*TRY IT:* Copy every line below exactly.

(RECORDS FOR PROCESSING begins)

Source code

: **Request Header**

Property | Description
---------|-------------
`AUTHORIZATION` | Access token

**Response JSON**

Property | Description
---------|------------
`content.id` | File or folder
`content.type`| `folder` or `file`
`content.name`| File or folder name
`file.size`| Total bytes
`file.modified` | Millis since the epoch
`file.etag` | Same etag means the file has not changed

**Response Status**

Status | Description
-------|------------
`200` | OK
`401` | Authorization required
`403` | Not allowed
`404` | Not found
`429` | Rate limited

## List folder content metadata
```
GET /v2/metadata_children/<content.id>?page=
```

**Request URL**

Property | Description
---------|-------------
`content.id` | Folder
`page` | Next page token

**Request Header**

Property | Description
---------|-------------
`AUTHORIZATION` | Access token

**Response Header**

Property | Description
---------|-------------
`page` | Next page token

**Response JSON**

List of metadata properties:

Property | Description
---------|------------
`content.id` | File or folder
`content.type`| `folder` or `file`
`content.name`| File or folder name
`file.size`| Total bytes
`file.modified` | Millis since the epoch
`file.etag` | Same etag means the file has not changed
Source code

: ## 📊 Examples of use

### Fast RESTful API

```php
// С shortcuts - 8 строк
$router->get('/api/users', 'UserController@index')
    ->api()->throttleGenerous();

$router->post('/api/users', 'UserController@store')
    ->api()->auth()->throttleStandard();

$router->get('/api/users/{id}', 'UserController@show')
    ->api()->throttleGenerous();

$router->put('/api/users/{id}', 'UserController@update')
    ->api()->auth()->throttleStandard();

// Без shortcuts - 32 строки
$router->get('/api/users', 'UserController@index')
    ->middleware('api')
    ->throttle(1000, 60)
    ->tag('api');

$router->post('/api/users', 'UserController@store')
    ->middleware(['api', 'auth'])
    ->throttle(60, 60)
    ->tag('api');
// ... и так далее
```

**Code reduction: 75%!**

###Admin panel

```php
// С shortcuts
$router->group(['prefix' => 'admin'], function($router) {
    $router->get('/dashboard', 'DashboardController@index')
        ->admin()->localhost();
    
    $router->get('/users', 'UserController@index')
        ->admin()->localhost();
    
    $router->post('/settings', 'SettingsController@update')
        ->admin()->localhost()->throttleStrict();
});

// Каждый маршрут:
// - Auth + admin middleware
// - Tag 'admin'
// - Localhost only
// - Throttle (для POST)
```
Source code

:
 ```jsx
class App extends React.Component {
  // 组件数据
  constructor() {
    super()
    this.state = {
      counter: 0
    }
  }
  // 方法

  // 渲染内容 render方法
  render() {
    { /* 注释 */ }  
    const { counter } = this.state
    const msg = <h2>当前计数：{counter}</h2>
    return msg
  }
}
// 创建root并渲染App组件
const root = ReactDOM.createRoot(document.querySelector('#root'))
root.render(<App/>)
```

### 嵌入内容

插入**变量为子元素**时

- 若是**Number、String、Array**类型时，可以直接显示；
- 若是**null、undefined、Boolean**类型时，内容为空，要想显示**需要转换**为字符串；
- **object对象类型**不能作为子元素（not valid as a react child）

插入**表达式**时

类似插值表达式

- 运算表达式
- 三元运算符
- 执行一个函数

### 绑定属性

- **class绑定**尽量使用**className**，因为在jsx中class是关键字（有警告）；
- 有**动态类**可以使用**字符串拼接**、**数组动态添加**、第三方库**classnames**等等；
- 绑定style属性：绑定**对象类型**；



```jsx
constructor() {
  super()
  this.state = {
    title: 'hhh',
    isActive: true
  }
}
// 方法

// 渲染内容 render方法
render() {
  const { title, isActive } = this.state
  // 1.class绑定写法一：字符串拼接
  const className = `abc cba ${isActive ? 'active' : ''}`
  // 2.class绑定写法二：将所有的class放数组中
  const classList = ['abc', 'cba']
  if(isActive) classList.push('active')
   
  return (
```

(RECORDS FOR PROCESSING ends)

*WRITTEN SOLUTION:*
Source code

: **Request Header**

Property | Description
---------|-------------
`AUTHORIZATION` | Access token

**Response JSON**

Property | Description
---------|------------
`content.id` | File or folder
`content.type`| `folder` or `file`
`content.name`| File or folder name
`file.size`| Total bytes
`file.modified` | Millis since the epoch
`file.etag` | Same etag means the file has not changed

**Response Status**

Status | Description
-------|------------
`200` | OK
`401` | Authorization required
`403` | Not allowed
`404` | Not found
`429` | Rate limited

## List folder content metadata
```
GET /v2/metadata_children/<content.id>?page=
```

**Request URL**

Property | Description
---------|-------------
`content.id` | Folder
`page` | Next page token

**Request Header**

Property | Description
---------|-------------
`AUTHORIZATION` | Access token

**Response Header**

Property | Description
---------|-------------
`page` | Next page token

**Response JSON**

List of metadata properties:

Property | Description
---------|------------
`content.id` | File or folder
`content.type`| `folder` or `file`
`content.name`| File or folder name
`file.size`| Total bytes
`file.modified` | Millis since the epoch
`file.etag` | Same etag means the file has not changed
Source code

: ## 📊 Examples of use

### Fast RESTful API

```php
// С shortcuts - 8 строк
$router->get('/api/users', 'UserController@index')
    ->api()->throttleGenerous();

$router->post('/api/users', 'UserController@store')
    ->api()->auth()->throttleStandard();

$router->get('/api/users/{id}', 'UserController@show')
    ->api()->throttleGenerous();

$router->put('/api/users/{id}', 'UserController@update')
    ->api()->auth()->throttleStandard();

// Без shortcuts - 32 строки
$router->get('/api/users', 'UserController@index')
    ->middleware('api')
    ->throttle(1000, 60)
    ->tag('api');

$router->post('/api/users', 'UserController@store')
    ->middleware(['api', 'auth'])
    ->throttle(60, 60)
    ->tag('api');
// ... и так далее
```

**Code reduction: 75%!**

###Admin panel

```php
// С shortcuts
$router->group(['prefix' => 'admin'], function($router) {
    $router->get('/dashboard', 'DashboardController@index')
        ->admin()->localhost();
    
    $router->get('/users', 'UserController@index')
        ->admin()->localhost();
    
    $router->post('/settings', 'SettingsController@update')
        ->admin()->localhost()->throttleStrict();
});

// Каждый маршрут:
// - Auth + admin middleware
// - Tag 'admin'
// - Localhost only
// - Throttle (для POST)
```
Source code

:
 ```jsx
class App extends React.Component {
  // 组件数据
  constructor() {
    super()
    this.state = {
      counter: 0
    }
  }
  // 方法

  // 渲染内容 render方法
  render() {
    { /* 注释 */ }  
    const { counter } = this.state
    const msg = <h2>当前计数：{counter}</h2>
    return msg
  }
}
// 创建root并渲染App组件
const root = ReactDOM.createRoot(document.querySelector('#root'))
root.render(<App/>)
```

### 嵌入内容

插入**变量为子元素**时

- 若是**Number、String、Array**类型时，可以直接显示；
- 若是**null、undefined、Boolean**类型时，内容为空，要想显示**需要转换**为字符串；
- **object对象类型**不能作为子元素（not valid as a react child）

插入**表达式**时

类似插值表达式

- 运算表达式
- 三元运算符
- 执行一个函数

### 绑定属性

- **class绑定**尽量使用**className**，因为在jsx中class是关键字（有警告）；
- 有**动态类**可以使用**字符串拼接**、**数组动态添加**、第三方库**classnames**等等；
- 绑定style属性：绑定**对象类型**；



```jsx
constructor() {
  super()
  this.state = {
    title: 'hhh',
    isActive: true
  }
}
// 方法

// 渲染内容 render方法
render() {
  const { title, isActive } = this.state
  // 1.class绑定写法一：字符串拼接
  const className = `abc cba ${isActive ? 'active' : ''}`
  // 2.class绑定写法二：将所有的class放数组中
  const classList = ['abc', 'cba']
  if(isActive) classList.push('active')
   
  return (
```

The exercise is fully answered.